Neo-Präsident Wrabetz zeigte sich erfreut über das sportliche Führungs-Trio. "Wir wollten ein Team, das schon früher zusammengearbeitet hat." Das hat man nun. Hofmann als Spielmacher und Katzer als kompromissloser Außenverteidiger spielten neun Jahre zusammen und gleichzeitig auch unter Barisic. "Jetzt war ich fast zehn Jahre weg, es fühlt sich wie eine Heimkehr an, in der Kabine kenne ich viele Gesichter, habe alleine mit fast dem ganzen Trainerteam auch zusammengespielt", sagt Katzer, der seinen großen Ehrgeiz wie folgt betont: "Als Spieler ging ich von Rapid noch zur Admira, da ging es verhältnismäßig um nix. Das war eine Zeit lang angenehm, auf Dauer fehlt einem aber der Kick."

Hofmann und Katzer kickten lange zusammen
Hofmann und Katzer kickten lange zusammen
© (c) GEPA pictures/ Marie Rambauske

Das Ziel ist klar, Rapid muss mindestens in die Top drei. "Wir wollen auch, dass alle hier gemeinsam Freude daran haben, wie gut und offensiv wir spielen", erklärt der Trainer auch seine Philosophie kurz und knackig. Hofmann ergänzt: "Wir haben jetzt einen Weg eingeschlagen, für den auch Markus der Beste ist, der Beste unter vier, fünf Kandidaten war." Warum trotz der großen Freundschaft der drei Herren kein Platz für Streit sein soll? "Weil persönliche Eitelkeiten ganz hinten angestellt werden", sagt Hofmann.

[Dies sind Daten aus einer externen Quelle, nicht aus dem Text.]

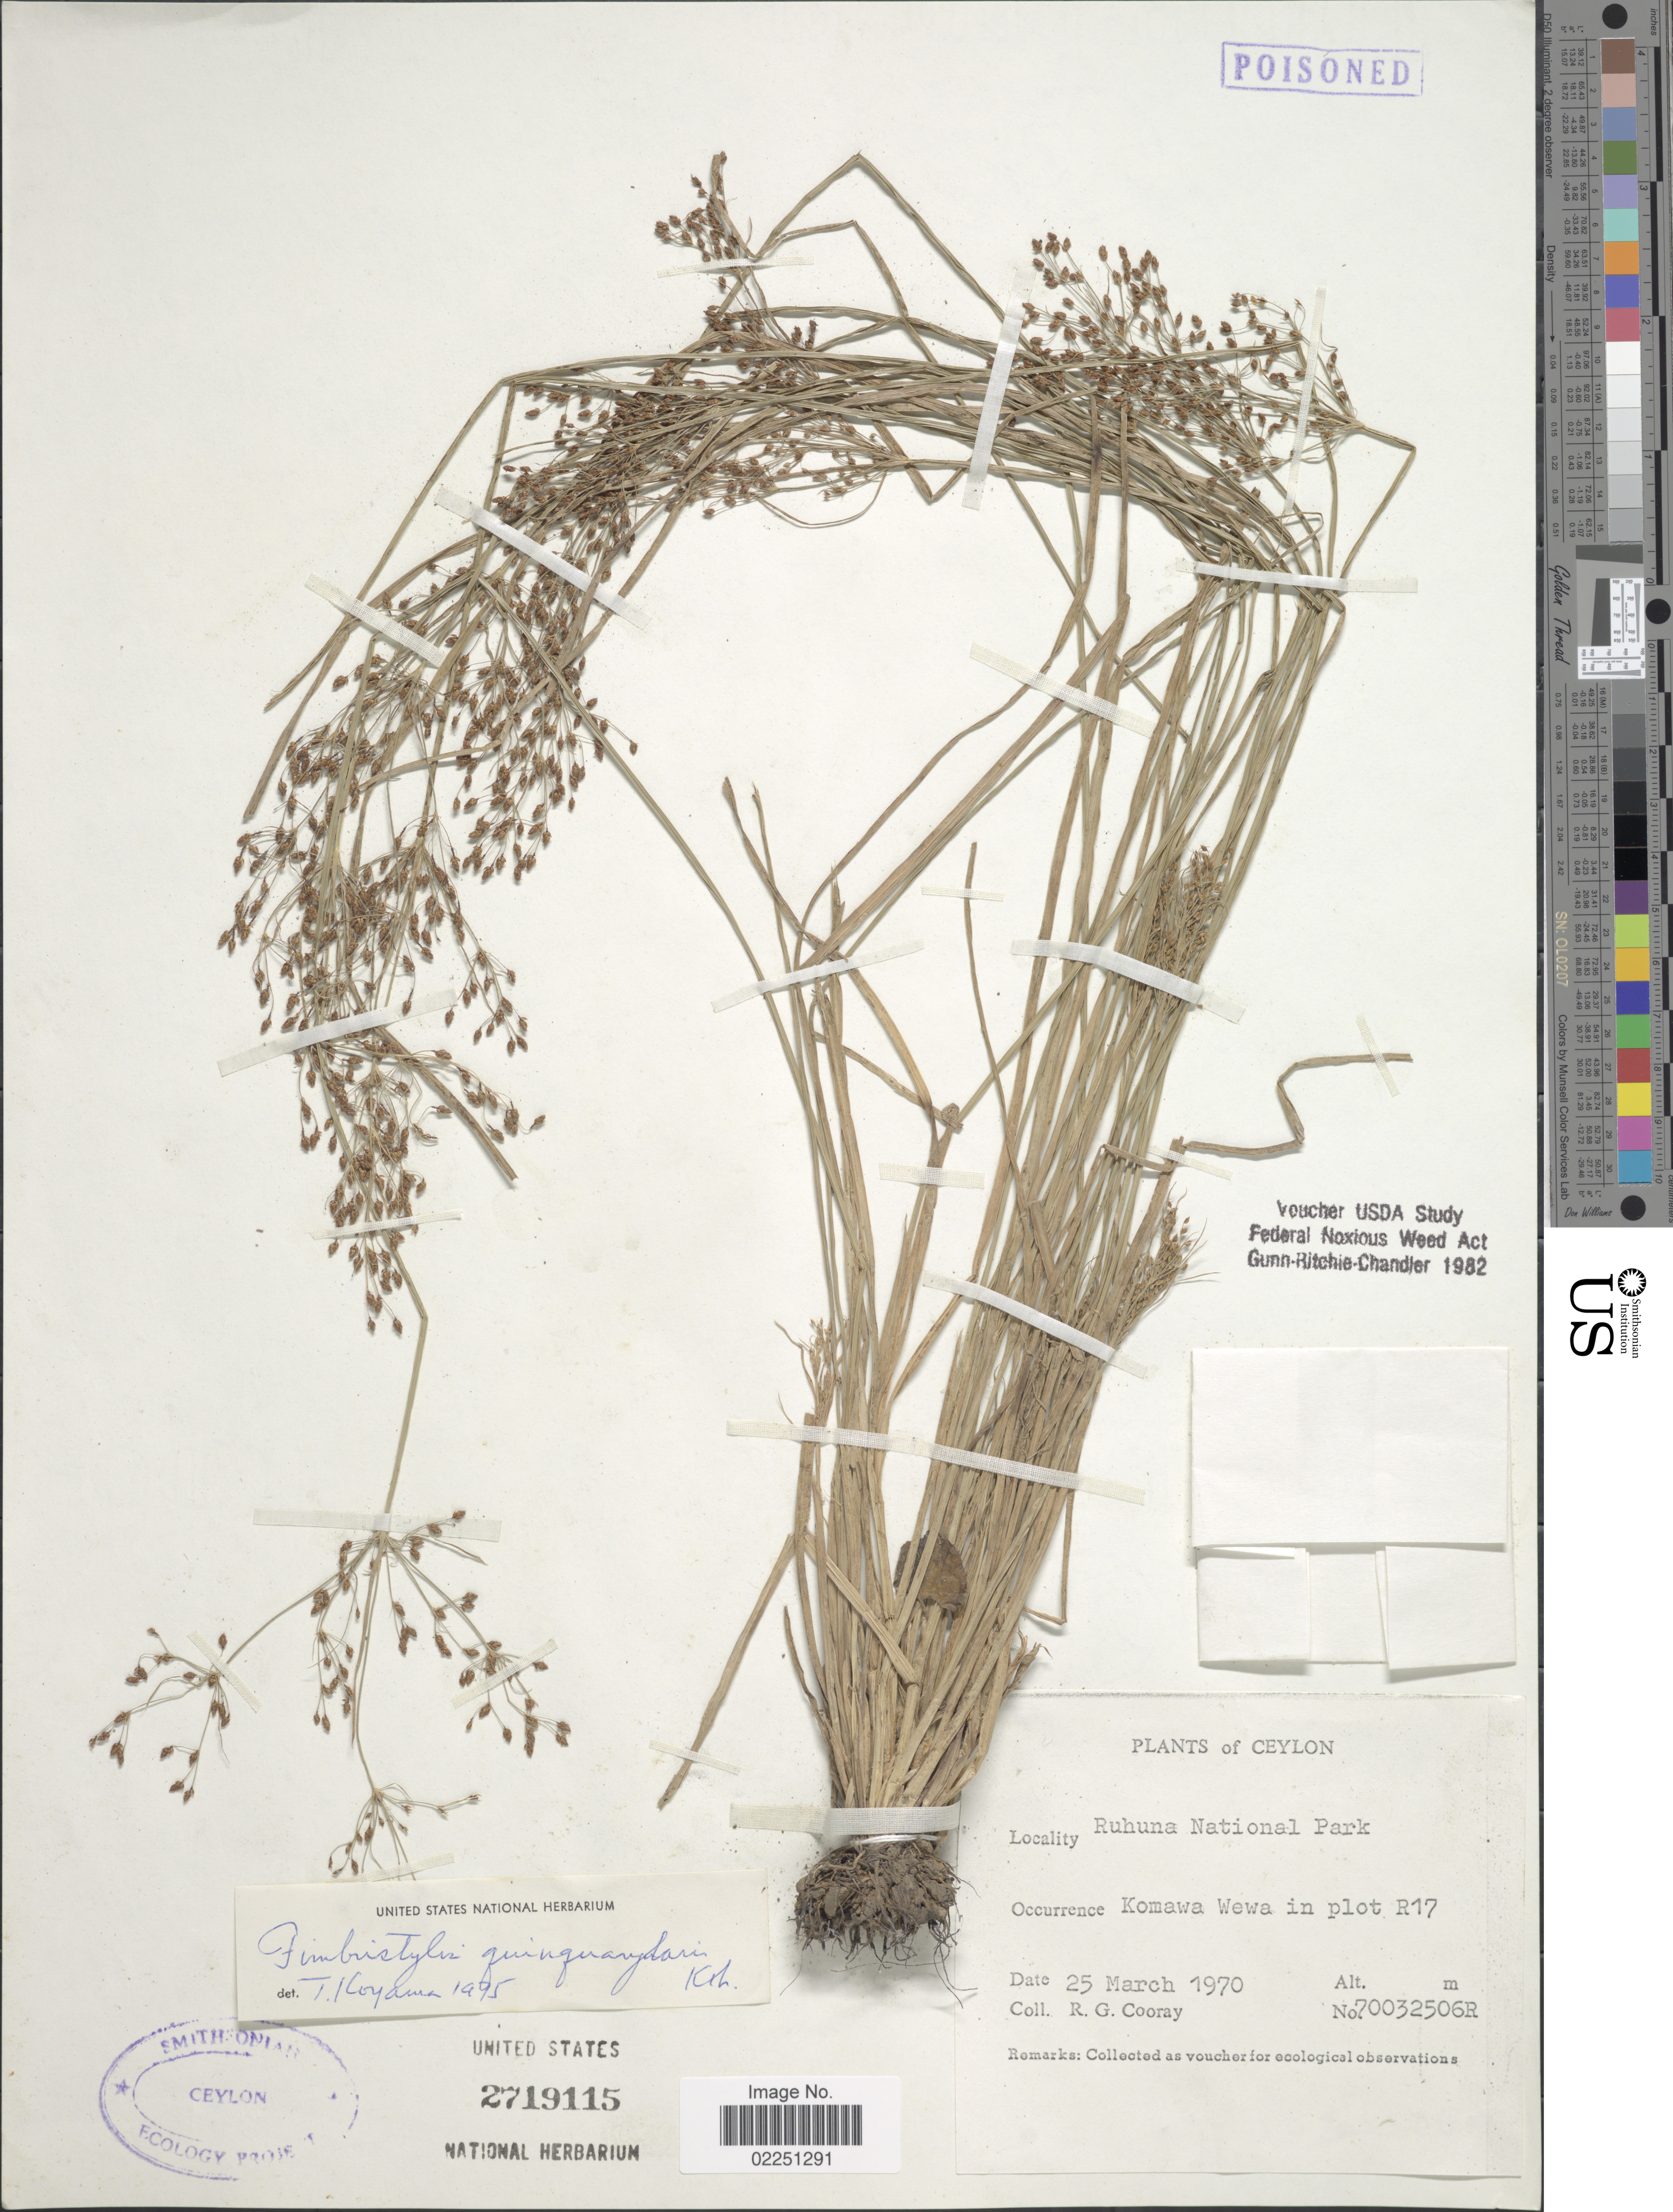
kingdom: Plantae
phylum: Tracheophyta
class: Liliopsida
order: Poales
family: Cyperaceae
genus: Fimbristylis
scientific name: Fimbristylis quinquangularis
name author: (Vahl) Kunth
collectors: R. Cooray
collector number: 70032506R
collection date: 1970-03-25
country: Sri Lanka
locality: Ceylon. Ruhuna National Park, Komawa Wewa in plot R17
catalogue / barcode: US 2719115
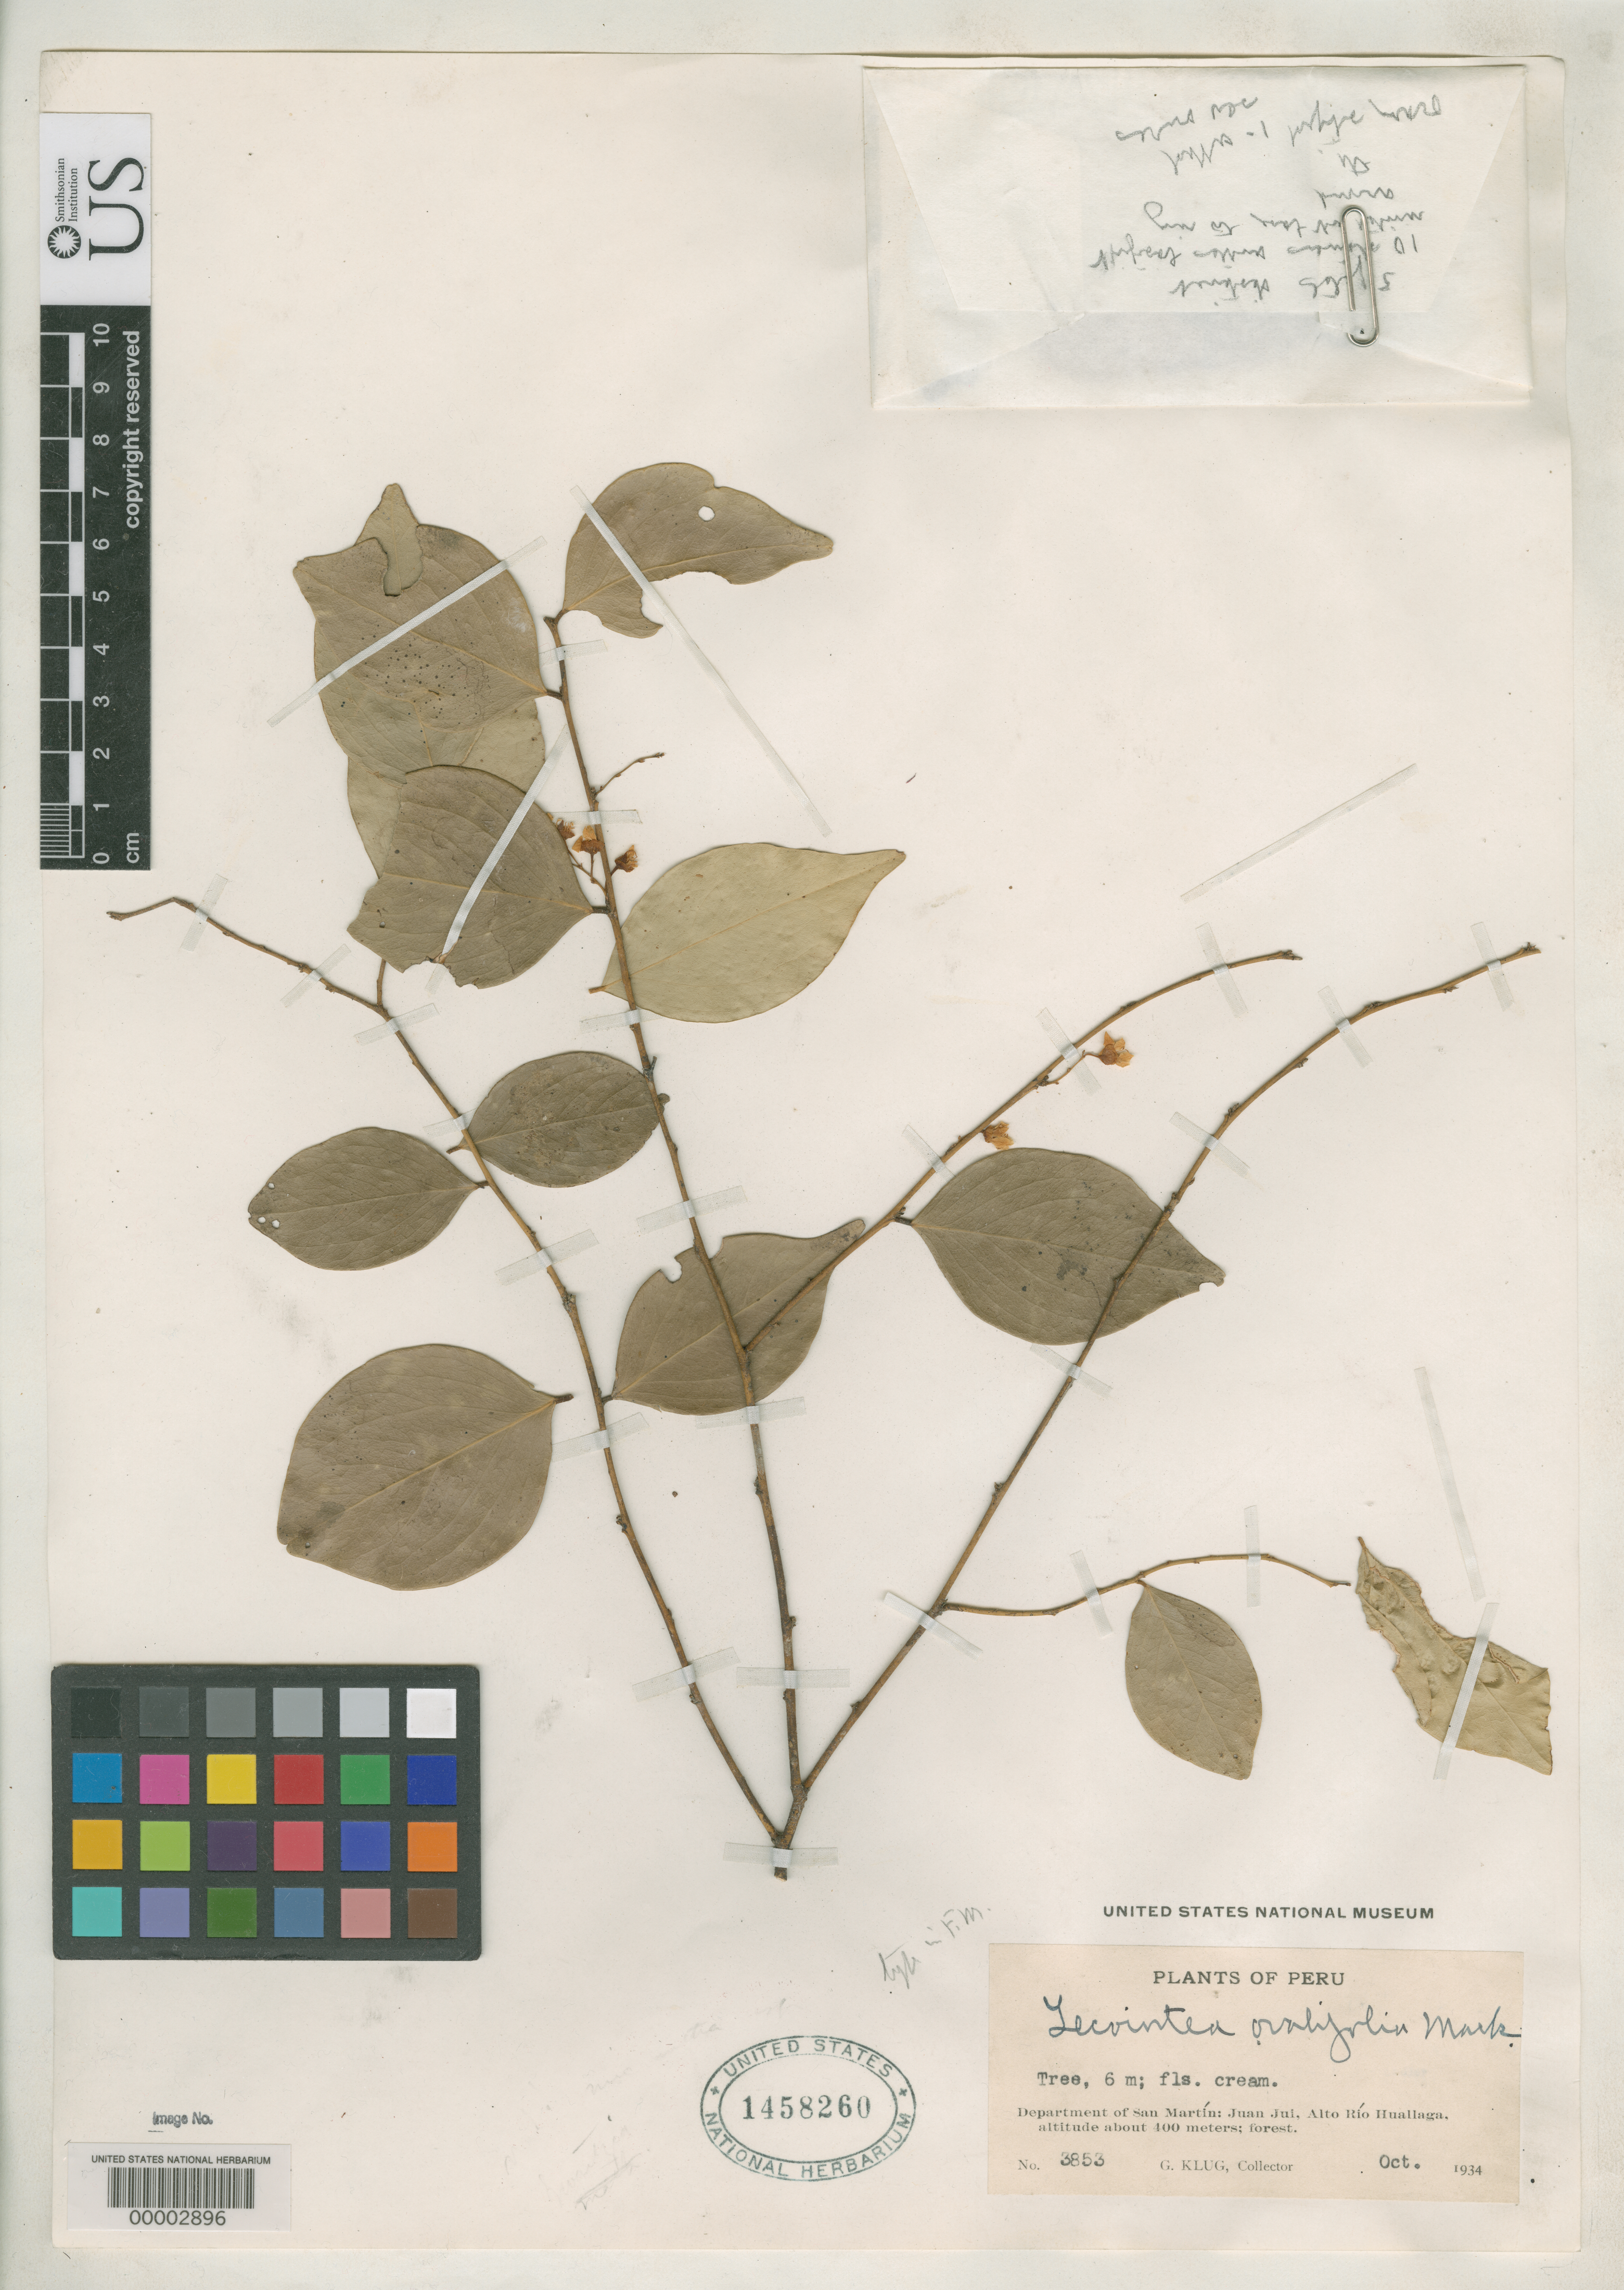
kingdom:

Fragezeichen um einige Personalien am Platz

Jetzt geht es um die Mannschaft, die im Zuge der Vorbereitung noch auf die Leistungsträger Thorsten Schick und Maxi Hofmann verletzungsbedingt verzichten muss. Bevor im Februar im Cup-Viertelfinale der WAC wartet, gilt es auch noch die Personalien Niklas Hedl und Leo Querfeld zu klären. Katzer: "Wir sind gewillt, diese Spieler zu halten und Gespräche zu führen." Was noch fehlt ist ein Co-Trainer im Team von Barisic und ein Wirtschafts-Geschäftsführer an der Seite von Katzer (Aufgabe: Kampfmannschaft) und Hofmann (Aufgaben: Nachwuchs und Aufbau Frauenteam).

Zum Thema Wintertransfers gab es keine klaren Angaben, gänzlich abgeneigt von der einen oder anderen Tätigkeit bis 31. Jänner zeigte sich Barisic aber nicht.